Activist investor Saba has intensified its calls for flexible office provider Workspace to sell off its property portfolio. The hedge fund argues Workspace's new strategy carries 'considerable execution risk' and will take years to deliver value.

  • Saba, Workspace's second-largest shareholder, demands an 'orderly and accelerated disposal programme' of its office portfolio.
  • The activist investor also wants Workspace to implement a share buyback programme to boost its low share price.
  • Saba warns Workspace's recently unveiled strategy to become an 'earnings-focused business' will take 'several years' to generate meaningful returns.
  • Workspace shares have fallen by approximately 60% since 2021, trading at a significant discount to its net asset value.
  • Saba is also pushing to replace Workspace's board with its own nominees, with a vote expected at the upcoming AGM in July.

Saba's high-stakes campaign against Workspace has escalated, with the activist investor urging an immediate break-up of the flexible office provider's extensive property portfolio. The New York-based hedge fund, led by Boaz Weinstein, claims that Workspace's revamped strategy is riddled with "considerable execution risk" and will fail to deliver significant returns for several years.

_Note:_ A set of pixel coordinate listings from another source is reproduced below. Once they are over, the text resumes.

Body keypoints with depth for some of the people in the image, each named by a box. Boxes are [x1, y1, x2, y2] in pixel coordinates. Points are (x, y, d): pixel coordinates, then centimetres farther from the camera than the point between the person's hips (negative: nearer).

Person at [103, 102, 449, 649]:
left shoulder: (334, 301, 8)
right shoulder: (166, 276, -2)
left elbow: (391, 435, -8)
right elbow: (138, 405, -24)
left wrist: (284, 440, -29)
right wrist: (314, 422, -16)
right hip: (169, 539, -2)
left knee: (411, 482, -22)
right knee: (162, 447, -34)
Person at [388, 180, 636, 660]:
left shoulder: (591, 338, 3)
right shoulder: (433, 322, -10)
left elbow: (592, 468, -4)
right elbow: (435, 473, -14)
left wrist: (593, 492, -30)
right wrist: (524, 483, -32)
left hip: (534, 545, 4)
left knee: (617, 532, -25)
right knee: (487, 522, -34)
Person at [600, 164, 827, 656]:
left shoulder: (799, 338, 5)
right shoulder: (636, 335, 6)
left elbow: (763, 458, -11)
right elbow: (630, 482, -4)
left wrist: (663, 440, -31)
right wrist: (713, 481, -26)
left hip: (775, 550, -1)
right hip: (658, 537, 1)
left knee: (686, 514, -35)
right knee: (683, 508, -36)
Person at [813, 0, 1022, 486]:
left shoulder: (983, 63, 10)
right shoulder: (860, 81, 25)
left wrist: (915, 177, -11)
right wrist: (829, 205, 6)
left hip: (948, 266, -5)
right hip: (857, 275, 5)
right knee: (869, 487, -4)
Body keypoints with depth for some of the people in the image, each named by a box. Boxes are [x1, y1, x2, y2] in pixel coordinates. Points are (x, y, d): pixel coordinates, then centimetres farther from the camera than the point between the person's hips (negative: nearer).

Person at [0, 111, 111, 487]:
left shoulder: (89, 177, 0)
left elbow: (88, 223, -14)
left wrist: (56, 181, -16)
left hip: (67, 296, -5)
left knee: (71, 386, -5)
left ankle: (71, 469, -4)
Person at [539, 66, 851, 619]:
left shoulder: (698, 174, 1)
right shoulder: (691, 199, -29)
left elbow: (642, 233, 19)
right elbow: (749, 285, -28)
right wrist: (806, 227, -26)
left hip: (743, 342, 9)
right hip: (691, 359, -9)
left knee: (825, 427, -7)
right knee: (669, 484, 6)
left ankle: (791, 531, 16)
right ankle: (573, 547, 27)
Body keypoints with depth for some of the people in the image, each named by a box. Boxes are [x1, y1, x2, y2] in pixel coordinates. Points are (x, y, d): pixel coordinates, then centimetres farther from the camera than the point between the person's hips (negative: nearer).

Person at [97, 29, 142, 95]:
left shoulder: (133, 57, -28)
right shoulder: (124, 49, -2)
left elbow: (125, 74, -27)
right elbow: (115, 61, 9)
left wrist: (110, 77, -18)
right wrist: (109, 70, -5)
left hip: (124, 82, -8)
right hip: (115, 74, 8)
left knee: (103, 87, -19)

Saba, which holds a 24.7% stake in Workspace and is the company's second-largest shareholder, is advocating for an "orderly and accelerated disposal programme" of its offices. The hedge fund believes this approach would unlock immediate value for investors and should be coupled with a share buyback programme to address the persistently low share price. According to Paul Kazarian, a partner at Saba, shareholder value could be realised more swiftly and with substantially lower risk by prioritising significant property sales, with proceeds directed towards share buybacks rather than large-scale reinvestment.

Workspace's shares have plummeted by around 60% since 2021, consistently trading at a substantial discount to its net asset value (NAV). This underperformance is attributed to a broader downturn in the property trust sector and a shift towards more permanent office arrangements. Saba acquired a stake in Workspace last year following this bleak performance.

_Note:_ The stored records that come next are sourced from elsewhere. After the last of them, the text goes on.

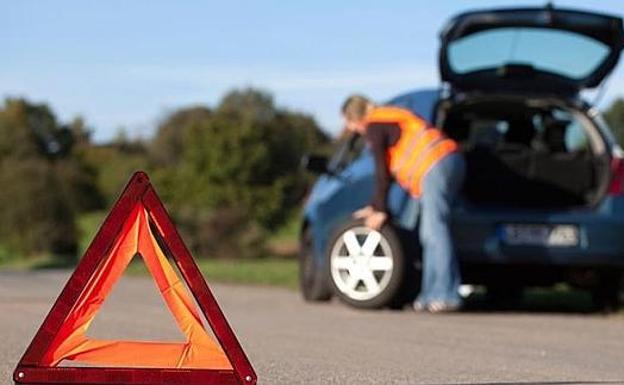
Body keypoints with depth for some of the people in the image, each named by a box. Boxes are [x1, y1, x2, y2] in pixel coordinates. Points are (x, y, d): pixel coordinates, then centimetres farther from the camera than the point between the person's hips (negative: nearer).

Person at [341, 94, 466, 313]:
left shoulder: (374, 127, -1)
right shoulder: (388, 119, 28)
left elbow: (382, 173, -4)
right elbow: (388, 170, 32)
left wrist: (380, 211, 3)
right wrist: (374, 207, 34)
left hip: (435, 166, -10)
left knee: (435, 232, -14)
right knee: (430, 234, 10)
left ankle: (447, 296, -20)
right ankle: (431, 294, 8)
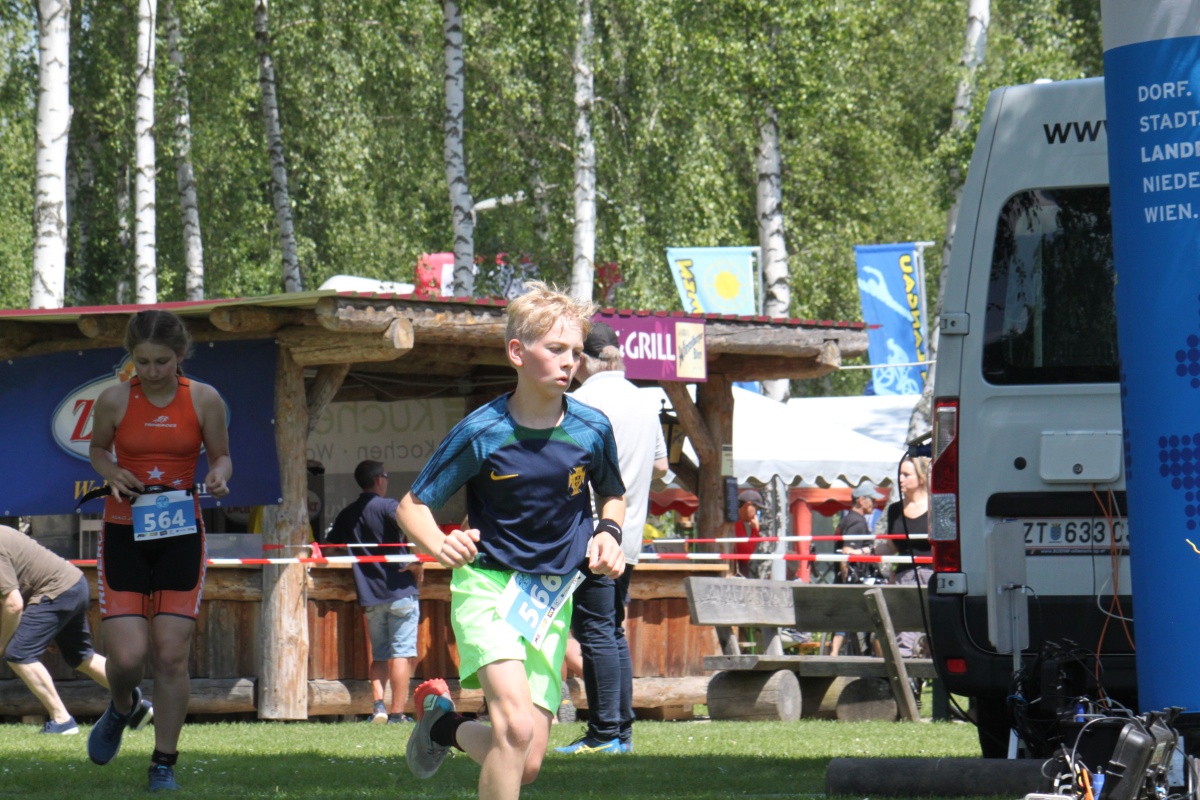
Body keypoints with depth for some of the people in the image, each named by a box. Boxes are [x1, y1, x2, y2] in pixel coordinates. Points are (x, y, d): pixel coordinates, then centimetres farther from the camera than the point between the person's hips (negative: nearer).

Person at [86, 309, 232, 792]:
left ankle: (164, 765, 10)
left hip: (181, 533, 0)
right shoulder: (114, 399, -5)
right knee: (127, 655, -10)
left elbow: (221, 455, 9)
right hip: (124, 534, 0)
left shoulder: (203, 400, -3)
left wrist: (218, 476, -14)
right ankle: (121, 707, 27)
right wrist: (112, 474, -9)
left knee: (171, 656, -5)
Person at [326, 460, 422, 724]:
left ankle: (378, 704, -2)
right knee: (402, 653, -2)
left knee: (379, 655, 14)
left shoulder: (346, 515, 11)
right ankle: (397, 713, -6)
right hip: (400, 590, -5)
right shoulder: (387, 506, -6)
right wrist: (417, 565, -8)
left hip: (369, 594, 5)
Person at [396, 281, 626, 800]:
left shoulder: (592, 429, -3)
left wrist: (608, 534, -3)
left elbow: (612, 495, 18)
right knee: (516, 726, -27)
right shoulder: (481, 433, -12)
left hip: (552, 598, 4)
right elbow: (412, 506, -4)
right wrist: (440, 547, -25)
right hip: (487, 585, -4)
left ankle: (445, 722, 32)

Workspace's new executive team has unveiled a revised strategy aimed at transforming the company into an "earnings-focused business," which involves reinvesting proceeds from any property disposals back into the existing portfolio – a move that directly contradicts Saba's proposals. However, Saba has outlined a three-phase disposal roadmap involving 56 assets, arguing this framework offers a clear path to value realisation while maintaining market flexibility.

The ongoing dispute highlights a broader trend within the UK's investment trust industry, where Saba has been actively seeking to instigate changes. The hedge fund has previously called for the removal of all six of Workspace’s non-executive directors, including chairman Duncan Owen, to facilitate its break-up plans. A vote on Saba’s proposed board changes is anticipated at Workspace's Annual General Meeting in July, setting the stage for a potential showdown.

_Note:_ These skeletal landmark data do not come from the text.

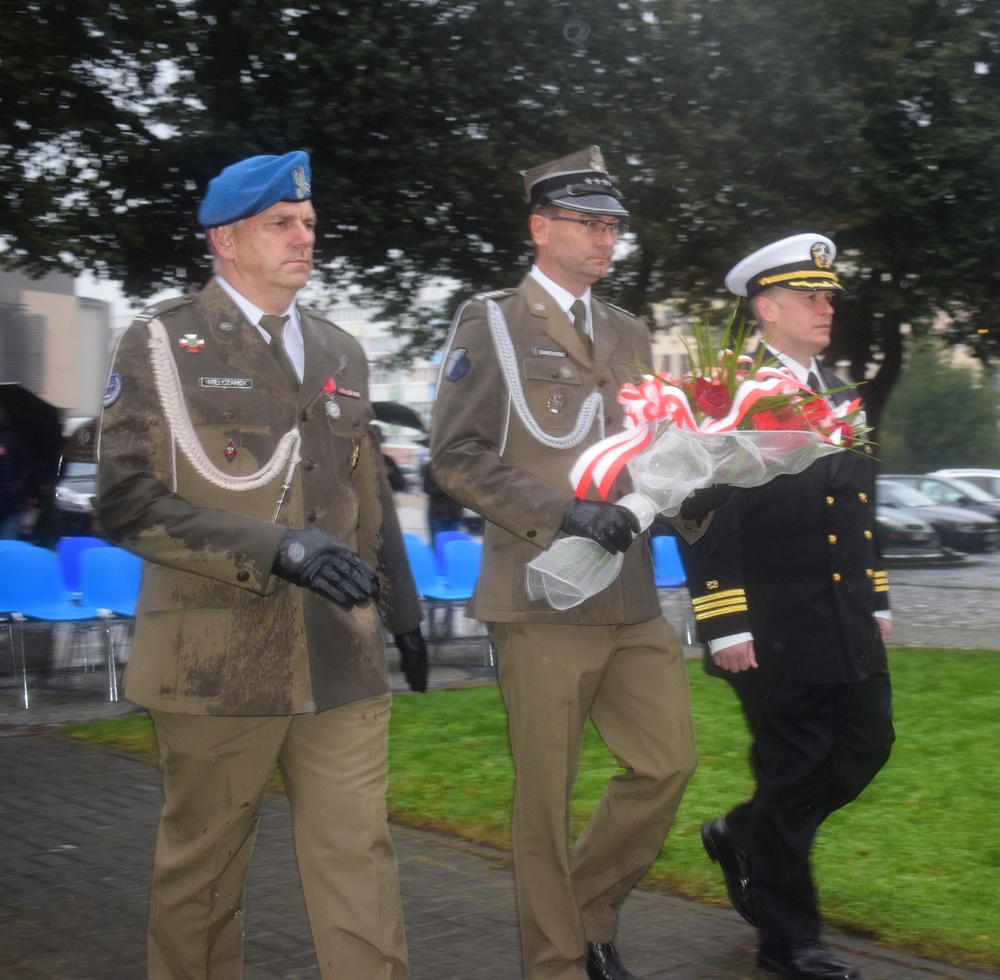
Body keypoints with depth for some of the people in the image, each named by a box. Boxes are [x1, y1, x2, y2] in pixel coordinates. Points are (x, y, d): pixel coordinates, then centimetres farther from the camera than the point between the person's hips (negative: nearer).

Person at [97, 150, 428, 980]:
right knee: (202, 870, 9)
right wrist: (274, 547, -18)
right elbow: (127, 499, -10)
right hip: (216, 659, -3)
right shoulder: (161, 343, -1)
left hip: (341, 658, 4)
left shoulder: (339, 352, 15)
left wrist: (402, 612, 20)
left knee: (360, 861, 2)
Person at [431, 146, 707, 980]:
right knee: (546, 797, 2)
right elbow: (456, 456, -9)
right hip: (542, 597, -6)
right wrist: (564, 514, -19)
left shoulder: (629, 333, 16)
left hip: (633, 597, 6)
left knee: (669, 762, 5)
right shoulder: (489, 322, -2)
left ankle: (589, 911, 26)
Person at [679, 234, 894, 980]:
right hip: (775, 626, -8)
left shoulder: (839, 395, 15)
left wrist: (877, 600, 17)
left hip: (848, 621, 8)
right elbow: (706, 516, -15)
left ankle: (745, 838, 33)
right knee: (792, 773, 0)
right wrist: (726, 627, -18)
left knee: (867, 746, 12)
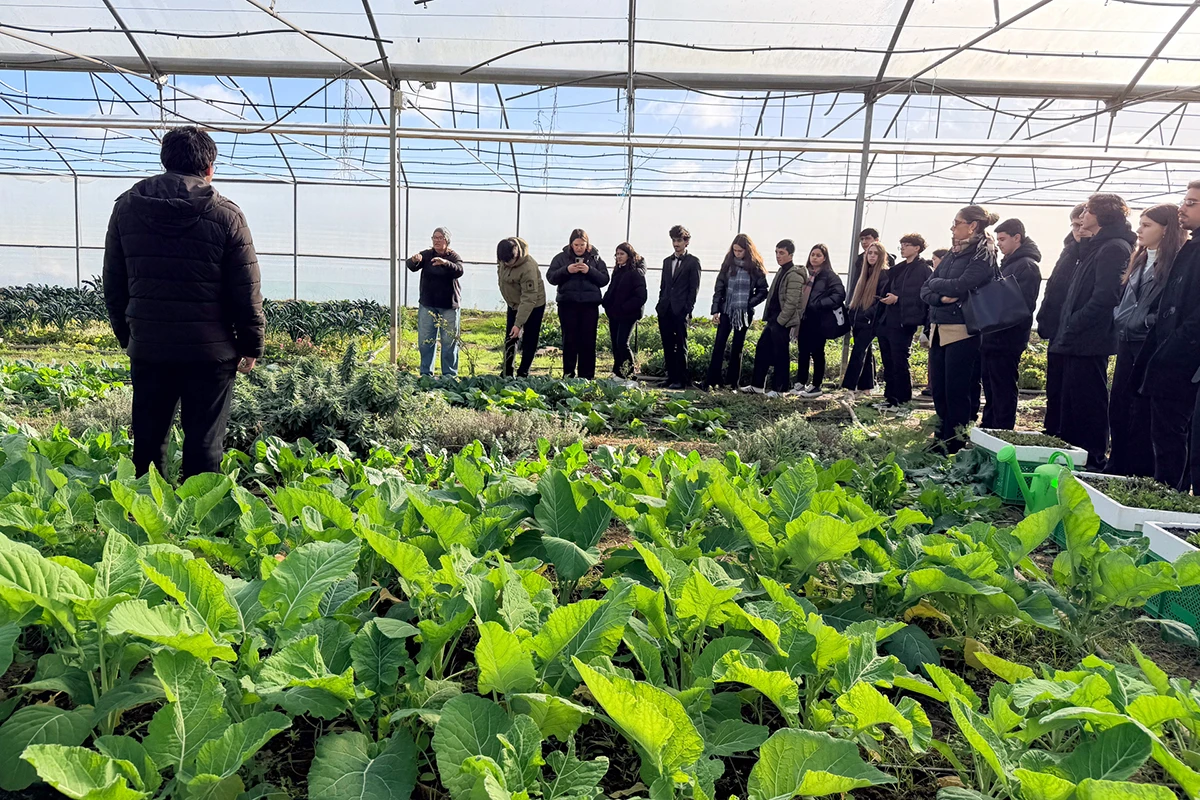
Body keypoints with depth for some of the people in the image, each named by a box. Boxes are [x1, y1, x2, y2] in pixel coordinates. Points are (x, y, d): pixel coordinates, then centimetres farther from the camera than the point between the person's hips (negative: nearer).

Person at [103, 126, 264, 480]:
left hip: (147, 347, 4)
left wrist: (126, 334, 21)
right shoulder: (225, 214, -7)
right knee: (204, 445, 4)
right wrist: (251, 345, 3)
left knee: (147, 440, 15)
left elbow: (113, 282, 10)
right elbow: (246, 290, -7)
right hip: (210, 350, -3)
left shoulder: (126, 207, 5)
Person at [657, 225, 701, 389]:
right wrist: (660, 305, 9)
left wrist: (688, 309, -11)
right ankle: (670, 377, 13)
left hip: (680, 310, -5)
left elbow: (694, 288, -4)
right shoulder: (667, 261, 18)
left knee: (681, 346, -3)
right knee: (667, 346, 7)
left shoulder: (693, 262, 1)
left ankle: (680, 380, 0)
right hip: (665, 310, 6)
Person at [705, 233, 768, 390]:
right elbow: (719, 288, 3)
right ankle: (711, 381, -3)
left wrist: (749, 304, -9)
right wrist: (715, 310, -3)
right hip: (726, 311, 1)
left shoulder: (755, 268, -2)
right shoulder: (728, 264, 2)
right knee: (719, 345, -4)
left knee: (737, 348, 7)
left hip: (744, 313, -1)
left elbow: (763, 291, 2)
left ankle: (733, 382, 13)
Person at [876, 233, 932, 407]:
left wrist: (897, 299, -21)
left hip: (902, 323, -8)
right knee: (888, 363, 12)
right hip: (886, 322, 8)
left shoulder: (923, 269, -6)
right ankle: (890, 397, 20)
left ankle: (903, 400, 6)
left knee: (900, 364, -3)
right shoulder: (899, 268, 19)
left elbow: (920, 296, -16)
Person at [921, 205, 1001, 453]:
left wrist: (935, 283, -1)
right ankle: (942, 440, 22)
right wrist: (940, 297, -10)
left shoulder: (983, 254, -4)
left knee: (956, 391, -2)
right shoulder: (953, 253, 17)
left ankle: (956, 445, 7)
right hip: (938, 329, 7)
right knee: (938, 389, 10)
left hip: (962, 331, -7)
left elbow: (960, 286, -18)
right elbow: (925, 290, 10)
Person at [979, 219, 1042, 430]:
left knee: (1003, 393, -4)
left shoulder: (1027, 266, -11)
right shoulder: (1007, 264, 19)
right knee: (991, 391, 15)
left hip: (1007, 339, -9)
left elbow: (1023, 304, -21)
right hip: (992, 337, 9)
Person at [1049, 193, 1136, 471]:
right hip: (1078, 343, 10)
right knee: (1071, 403, 15)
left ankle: (1094, 461, 4)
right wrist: (1066, 329, 12)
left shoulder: (1114, 248, -11)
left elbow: (1104, 297, -21)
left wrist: (1071, 327, -18)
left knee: (1087, 404, -4)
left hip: (1089, 343, -10)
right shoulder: (1096, 247, 19)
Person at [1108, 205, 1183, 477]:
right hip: (1128, 344, 8)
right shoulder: (1140, 261, 17)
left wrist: (1146, 322, -17)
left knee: (1143, 414, -3)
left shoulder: (1175, 263, -9)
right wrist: (1120, 319, 7)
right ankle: (1118, 469, 21)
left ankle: (1140, 473, 6)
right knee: (1119, 408, 11)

Why this matters: This situation highlights the challenges facing the UK commercial property sector and the pressure on listed companies to deliver shareholder value. The outcome could influence the strategies of other UK property trusts and their appeal to investors.

What this means for you: What this means for you: While this specific dispute directly impacts Workspace shareholders, it reflects broader economic trends in the commercial property market. For UK savers and investors, it underscores the volatility in property-related investments and the importance of diversification. Mortgage holders are indirectly affected by the health of the wider property market, which can influence interest rate decisions by the Bank of England. For specific investment advice, always consult a qualified financial adviser.